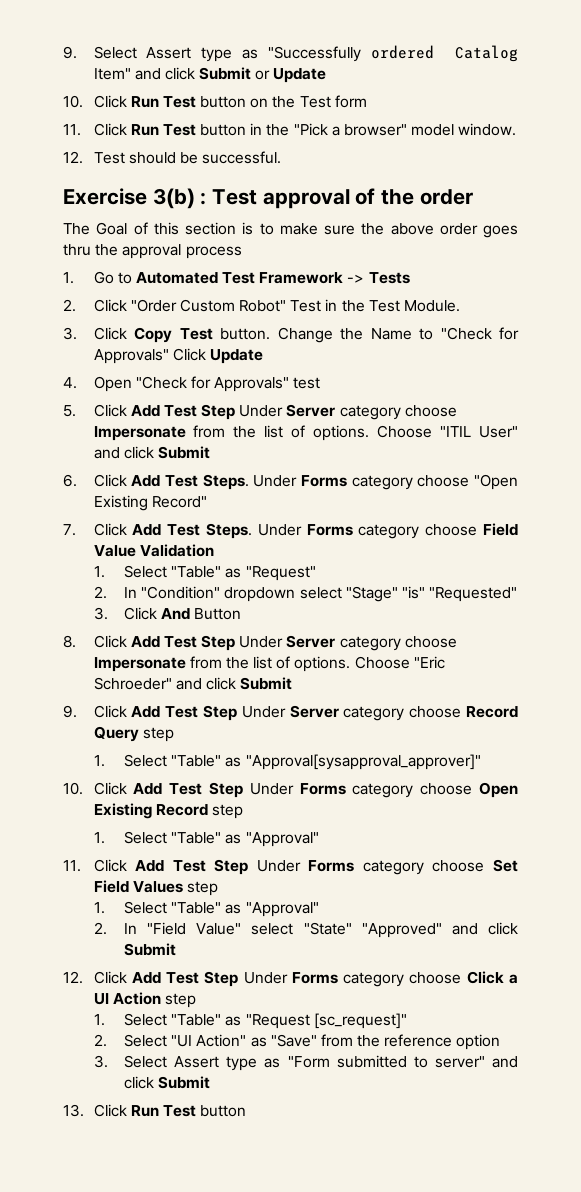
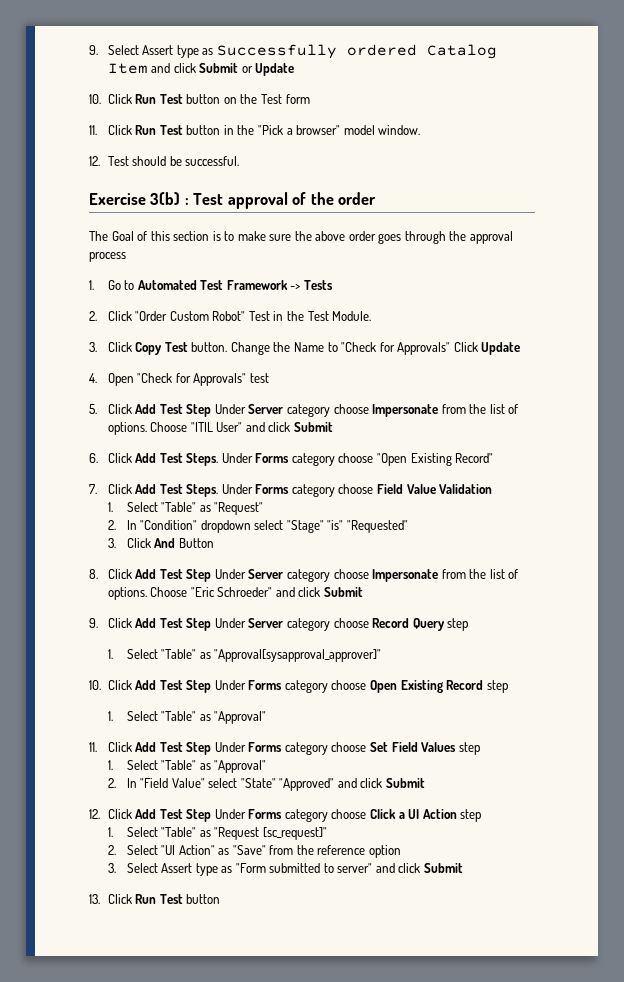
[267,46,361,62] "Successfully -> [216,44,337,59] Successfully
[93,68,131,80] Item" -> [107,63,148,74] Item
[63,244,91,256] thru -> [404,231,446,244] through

________________

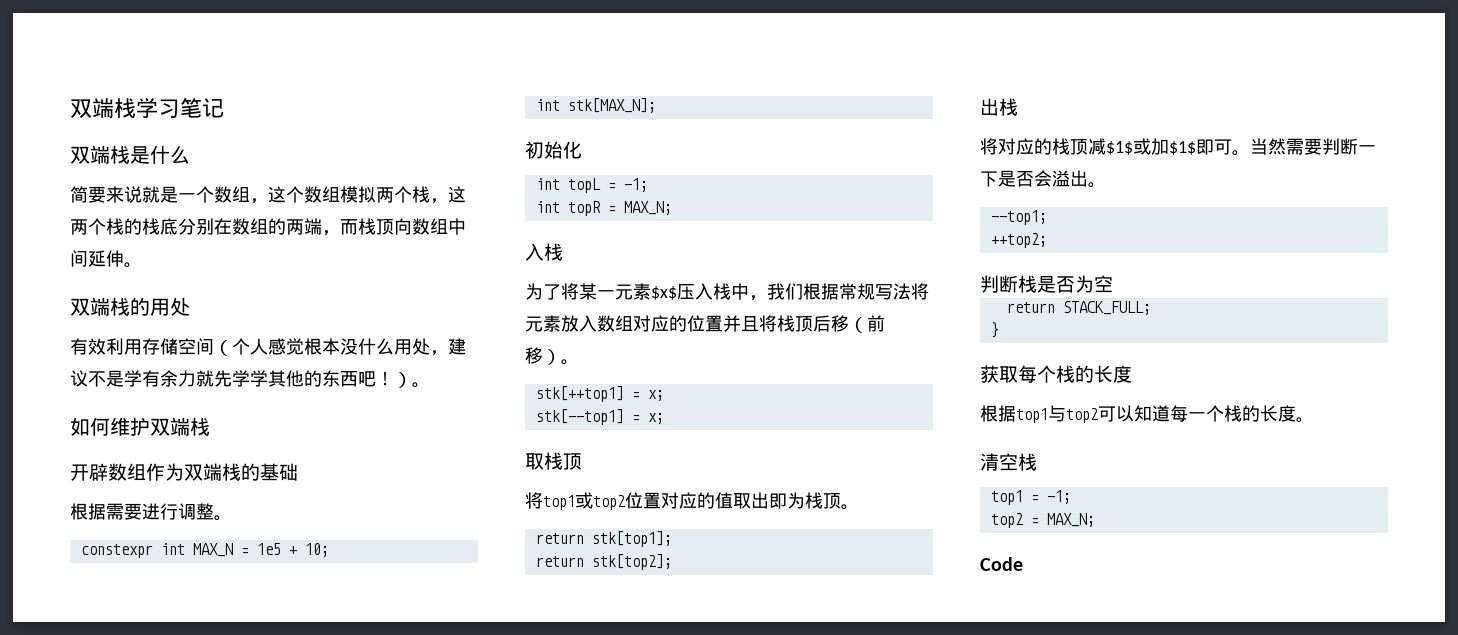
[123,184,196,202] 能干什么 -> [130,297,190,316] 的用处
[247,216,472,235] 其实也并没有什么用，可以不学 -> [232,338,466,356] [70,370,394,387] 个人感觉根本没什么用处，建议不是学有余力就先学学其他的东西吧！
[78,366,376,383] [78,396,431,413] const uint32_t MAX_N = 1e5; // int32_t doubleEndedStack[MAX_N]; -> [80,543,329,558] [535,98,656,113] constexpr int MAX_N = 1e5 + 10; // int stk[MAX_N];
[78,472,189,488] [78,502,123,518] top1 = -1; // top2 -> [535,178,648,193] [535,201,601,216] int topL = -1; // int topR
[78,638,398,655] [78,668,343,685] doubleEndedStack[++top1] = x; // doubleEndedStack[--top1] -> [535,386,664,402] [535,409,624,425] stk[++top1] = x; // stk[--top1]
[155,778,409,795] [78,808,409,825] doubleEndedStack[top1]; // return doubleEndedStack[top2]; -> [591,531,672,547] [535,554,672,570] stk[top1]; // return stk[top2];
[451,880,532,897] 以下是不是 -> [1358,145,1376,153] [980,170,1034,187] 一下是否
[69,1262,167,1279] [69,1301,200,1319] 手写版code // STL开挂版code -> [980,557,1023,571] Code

________________

* **What the task asks**
Copy all lines from the material that hold "doubleEndedStack".

* **The completed task**
[78,366,376,383] [78,396,431,413] const uint32_t MAX_N = 1e5; // int32_t doubleEndedStack[MAX_N]; -> [80,543,329,558] [535,98,656,113] constexpr int MAX_N = 1e5 + 10; // int stk[MAX_N];
[78,638,398,655] [78,668,343,685] doubleEndedStack[++top1] = x; // doubleEndedStack[--top1] -> [535,386,664,402] [535,409,624,425] stk[++top1] = x; // stk[--top1]
[155,778,409,795] [78,808,409,825] doubleEndedStack[top1]; // return doubleEndedStack[top2]; -> [591,531,672,547] [535,554,672,570] stk[top1]; // return stk[top2];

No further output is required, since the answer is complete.